With so many martial arts schools, styles, systems, and instructors, it sometimes can seem overwhelming in the decision process of picking a school and instructor for yourself, or your family. I refer to an earlier blog of mine where I discussed how to pick the proper Art for oneself. Keeping that in mind, the potential student should ask himself/ herself the question, "What do I want out of my study of the Arts?" The answers vary greatly from self defense to sport to socialization. Another consideration is, "What Art is best suited for my body type?" A long lanky individual might do well in Taekwondo where someone lower centered might do better in a grappling style. However, this is just a rule of thumb and not in stone. I have competed against many different body types in the Arts I teach and study, Taekwondo and Hapkido. Bruce Lee is quoted as saying, "Keep what is useful, discard what is not, and make it your own." This give us a lot of latitude in our training even though we study a "system" of conceptually driven techniques. So much for the review. What about the school and the instructor?
Once one makes a decision of what Art he or she in interested in, then comes finding a good match of school, instructor, and student. The mark of a good instructor is one that has the welfare of the student in mind and not his or her own personal agenda. There are many martial arts organizations which schools and instructors fall under. Some even are not affiliated wit any organization, but operate independently. When I was coming up through the ranks there were only a few internationally approved organizations. Today there are many. Let's start with the instructor.

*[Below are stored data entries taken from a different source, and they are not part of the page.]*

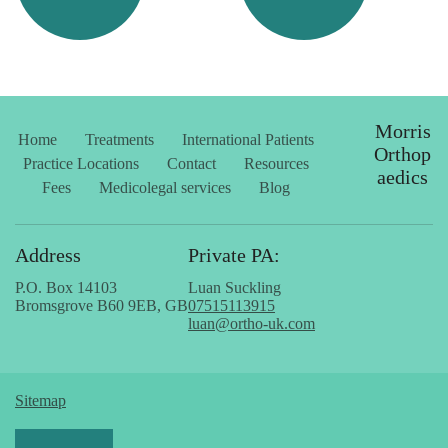
Morris
Home
Treatments
International Patients
Orthop
Practice Locations
Contact
Resources
aedics
Fees
Medicolegal services
Blog
Address
Private PA:
P.O. Box 14103
Luan Suckling
Bromsgrove B60 9EB, GB
07515113915
luan@ortho-uk.com
Sitemap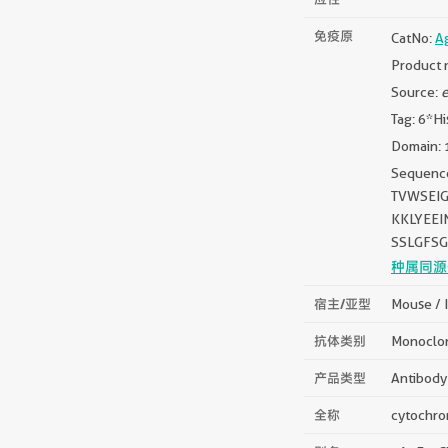
免疫原
CatNo:
A
Product 
Source:
e
Tag: 6*Hi
Domain: 
Sequen
TVWSEI
KKLYEE
SSLGFS
种属同源
宿主/亚型
Mouse / 
抗体类别
Monoclo
产品类型
Antibody
全称
cytochrom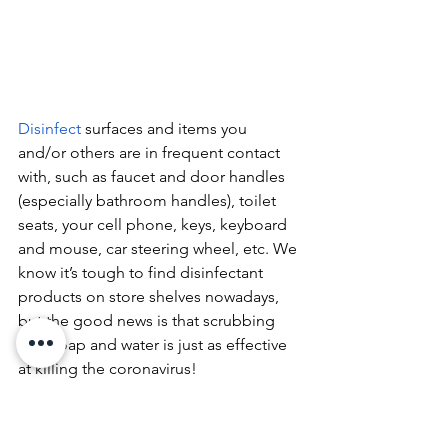
Disinfect 
surfaces and items you 
and/or others are in frequent contact 
with, such as faucet and door handles 
(especially bathroom handles), toilet 
seats, your cell phone, keys, keyboard 
and mouse, car steering wheel, etc. We 
know it’s tough to find disinfectant 
products on store shelves nowadays, 
but the good news is that scrubbing 
with soap and water is just as effective 
at killing the coronavirus!
We are living in unusual and trying 
times, but the good news is that we 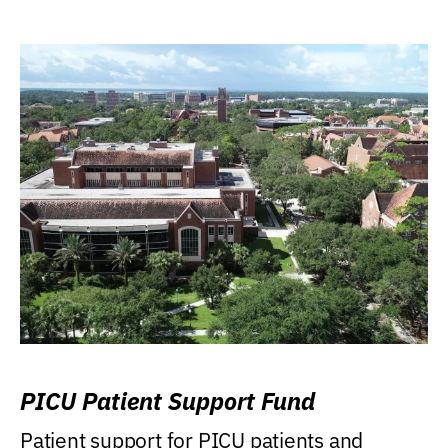
PICU Patient Support Fund
Patient support for PICU patients and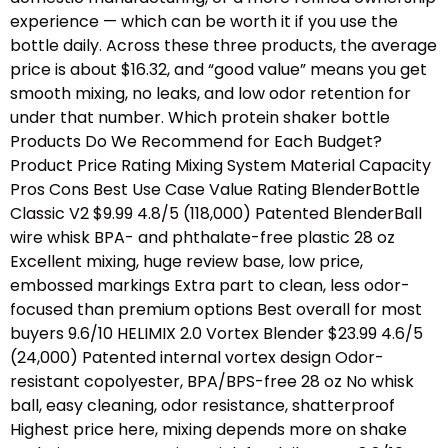
experience — which can be worth it if you use the
bottle daily. Across these three products, the average
price is about $16.32, and “good value” means you get
smooth mixing, no leaks, and low odor retention for
under that number. Which protein shaker bottle
Products Do We Recommend for Each Budget?
Product Price Rating Mixing System Material Capacity
Pros Cons Best Use Case Value Rating BlenderBottle
Classic V2 $9.99 4.8/5 (118,000) Patented BlenderBall
wire whisk BPA- and phthalate-free plastic 28 oz
Excellent mixing, huge review base, low price,
embossed markings Extra part to clean, less odor-
focused than premium options Best overall for most
buyers 9.6/10 HELIMIX 2.0 Vortex Blender $23.99 4.6/5
(24,000) Patented internal vortex design Odor-
resistant copolyester, BPA/BPS-free 28 oz No whisk
ball, easy cleaning, odor resistance, shatterproof
Highest price here, mixing depends more on shake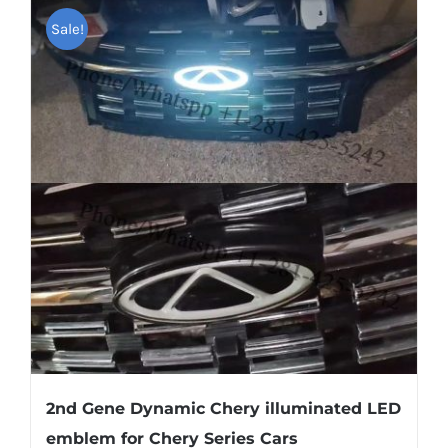
Shipping & Delivery
Sale!
Contact us
Youtube
Customer Photos
Customized Floating Center Caps
2nd Gene Dynamic Chery illuminated LED
emblem for Chery Series Cars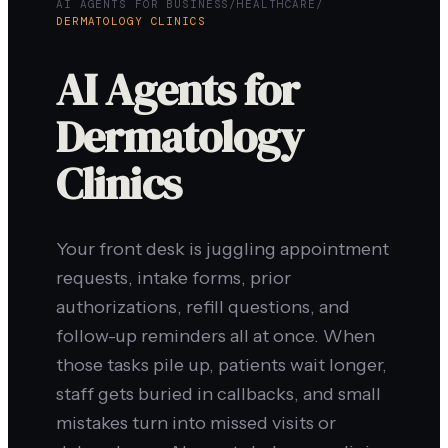
AI AGENTS FOR BUSINESS
/
HEALTHCARE
/
DERMATOLOGY CLINICS
AI Agents for
Dermatology
Clinics
Your front desk is juggling appointment
requests, intake forms, prior
authorizations, refill questions, and
follow-up reminders all at once. When
those tasks pile up, patients wait longer,
staff gets buried in callbacks, and small
mistakes turn into missed visits or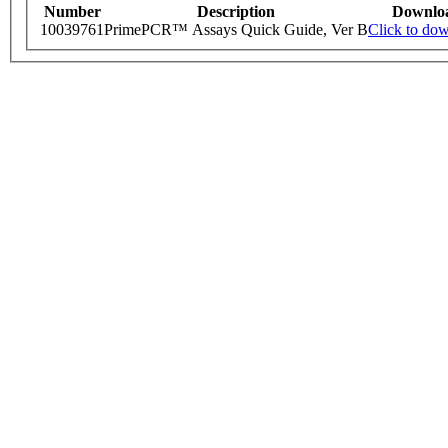
Number
Description
Downlo
10039761
PrimePCR™ Assays Quick Guide, Ver B
Click to do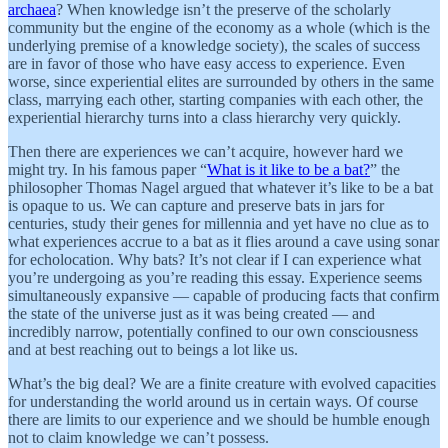
archaea
? When knowledge isn’t the preserve of the scholarly
community but the engine of the economy as a whole (which is the
underlying premise of a knowledge society), the scales of success
are in favor of those who have easy access to experience. Even
worse, since experiential elites are surrounded by others in the same
class, marrying each other, starting companies with each other, the
experiential hierarchy turns into a class hierarchy very quickly.
Then there are experiences we can’t acquire, however hard we
might try. In his famous paper “
What is it like to be a bat?
” the
philosopher Thomas Nagel argued that whatever it’s like to be a bat
is opaque to us. We can capture and preserve bats in jars for
centuries, study their genes for millennia and yet have no clue as to
what experiences accrue to a bat as it flies around a cave using sonar
for echolocation. Why bats? It’s not clear if I can experience what
you’re undergoing as you’re reading this essay. Experience seems
simultaneously expansive — capable of producing facts that confirm
the state of the universe just as it was being created — and
incredibly narrow, potentially confined to our own consciousness
and at best reaching out to beings a lot like us.
What’s the big deal? We are a finite creature with evolved capacities
for understanding the world around us in certain ways. Of course
there are limits to our experience and we should be humble enough
not to claim knowledge we can’t possess.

Feel free to ask the instructor about certifications the he/ she has obtained and their experience. Do not let the "bling" of a trophy distract you. Legitimate instructors are willing to allow you to see their certifications and credentials. Go home after and research the credentialing authority. Most main organizations have web sites and information about instructors and qualifications necessary to become a "Certified Instructor."
Next concern is the school. Just because a school has been around for a long time does not mean that the rank one receives there will transfer to any other group if you have to move or relocate. Just like with instructors, schools are "Charted" by the authorizing agency to conduct business, promote students and operate with honor. Once again, ask questions. Go home and research. The same applies as with the instructors.
One last thing before one joins a school is to ask about all fees, contracts, etc. There are many schools who have several fees and contracts and then, if you are lucky, you find a school that is straight and up front about monthly dues and other costs. Check with the Better Business Bureau. Also, you can check the Rotary Club and the Chamber of Commerce. The Secretary of State is another place to look. Most legitimate schools who are interested in good standing in the community are LLC's, Limited Liabilty Corporations. One can find them on the Secretary of State's web site. Here you can find who is active and who is not. Also, you can find those who are revoked.
Go with you gut. Research!!! And good hunting. Training should be fun, safe and effective, and conducted in a positive manner and environment. If an instructor spends his/her time "slamming" other martial artists and schools, it may be a good idea to look elsewhere. That is a waste of your classtime, as well as the mark of an instructor who is not confident in his/her own abilities. A good quote comes to mind here, "When entering this dojo, leave your shoes and ego's at the door."